I can’t help but feel that it is contradictory. When you say you shouldn’t accept life as it is, nor try to change it, but add to it… well adding to something is change itself :-))
The real third option as I see it, would be to neither accept or alter anything, but that seems like a bitter option, and life can’t be lived through a status quo. As you’ve said, life only holds the meaning you give to it. As there is no greater purpose, we must conclude it’s subjective.

When people say ‘be yourself’, it is subjective too. Sure they see a shade of you and it will never be you as you fully are or see yourself. But when they say just be yourself, it‘s usually a compliment. They might just mean they like you as they see you, and trust in your future ‘additions’. They might like the work in progress that they see. And we’re always in progress.
Reject · 31-35, M
@kimmy159 To change oneself is to make you other than what you are. Right? Now to add to one self is also to make you other than what you are, but it doesn’t change what you already were.

If you have an apple and I give you another. This doesn’t mean you don’t have an apple anymore. It means you now have two. However, if I take the apple you have away instead of giving you another. You are changed now. You don’t have any apple.

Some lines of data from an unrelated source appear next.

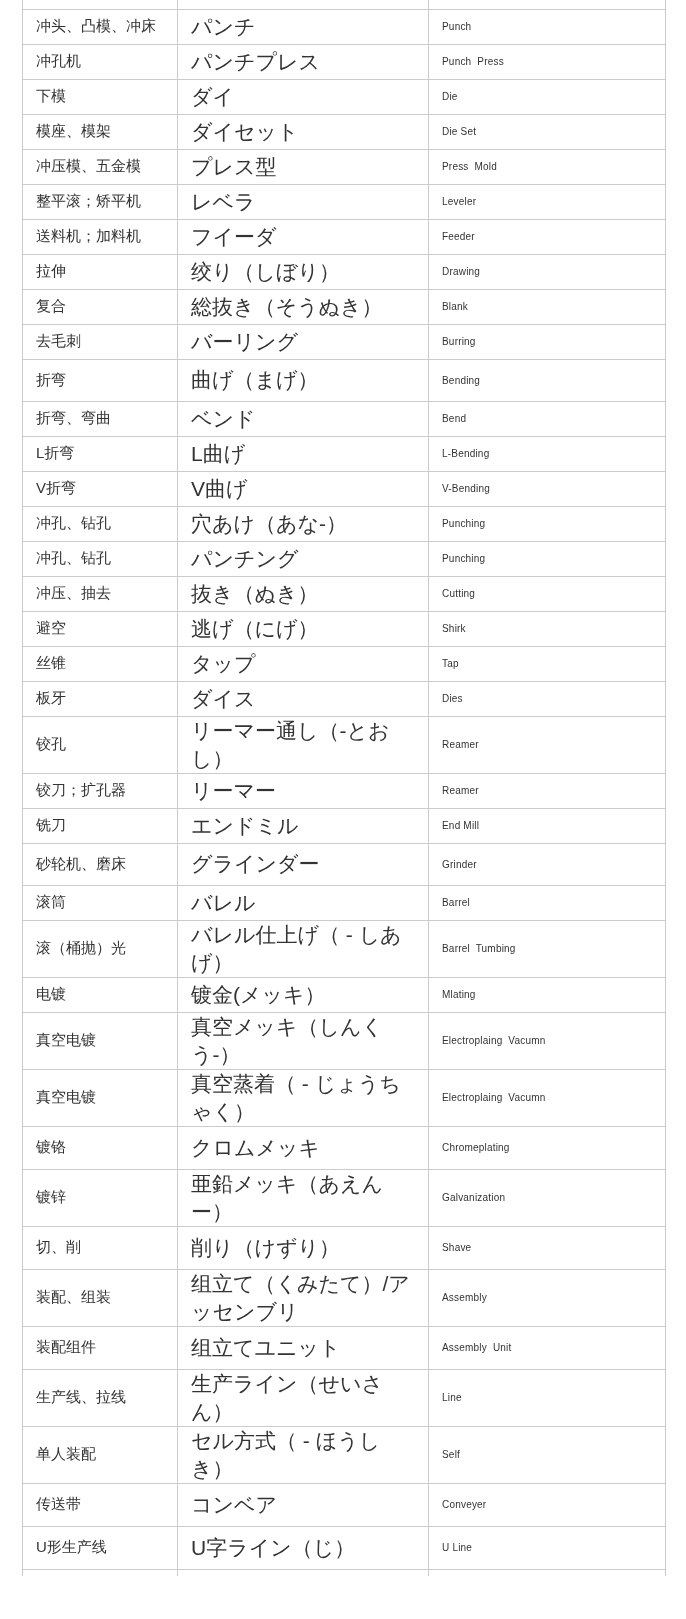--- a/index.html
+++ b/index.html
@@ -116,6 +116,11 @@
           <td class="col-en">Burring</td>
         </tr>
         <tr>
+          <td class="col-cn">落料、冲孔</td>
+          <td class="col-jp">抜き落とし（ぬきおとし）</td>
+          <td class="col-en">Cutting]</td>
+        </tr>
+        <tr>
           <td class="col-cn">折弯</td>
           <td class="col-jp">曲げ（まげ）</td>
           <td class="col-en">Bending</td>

The difference is tricky to explain, but one makes you have less, which is a change from what was. The other makes you have more which is also a change from what was, but without changing what was.
kimmy159 · F
@Reject the first paragraph explained your vision enough ;p

The way I see it;
“Yourself” is a concept, not a more or less thing where change can be measured.
Whether you have 1 or 2 apples sometimes isn’t the point, the point is that you already had the seed for the apple tree. Endlessly adding to that, might not result in real progress.
Not that I’m saying that should always be the case. Even that is subjective.

When you add to it, you’ll have a new self. When you change something, you’ll have a new self too.
Whatever really changed between the 2 versions is subjective to whether or not you give it value.
Others might not even see a difference, whereas you might experience it as an addition or something you’ve lost through change.
Or maybe we just agree to have a different take on the subject 😆
Reject · 31-35, M
@kimmy159 You keep pointing about subjectivity to make your case. You’re not wrong, these matters are subjective, but everything is. You can meet someone who believes the United States was established in 1777 and not 1776. Even facts themselves can be subjective. So what’s the difference here? One took away, the other didn’t. One said, I don’t like the fact of 1776. I’m going to change it to something else. The other said, I’m okay with that. There’s proof of it. I’m going to leave it as 1776 and learn something more. Both became new selves as you say, but they did it differently. One understood reality, the other didn’t even though this is ultimately subjective. To the one who changed things, 1777 is the reality.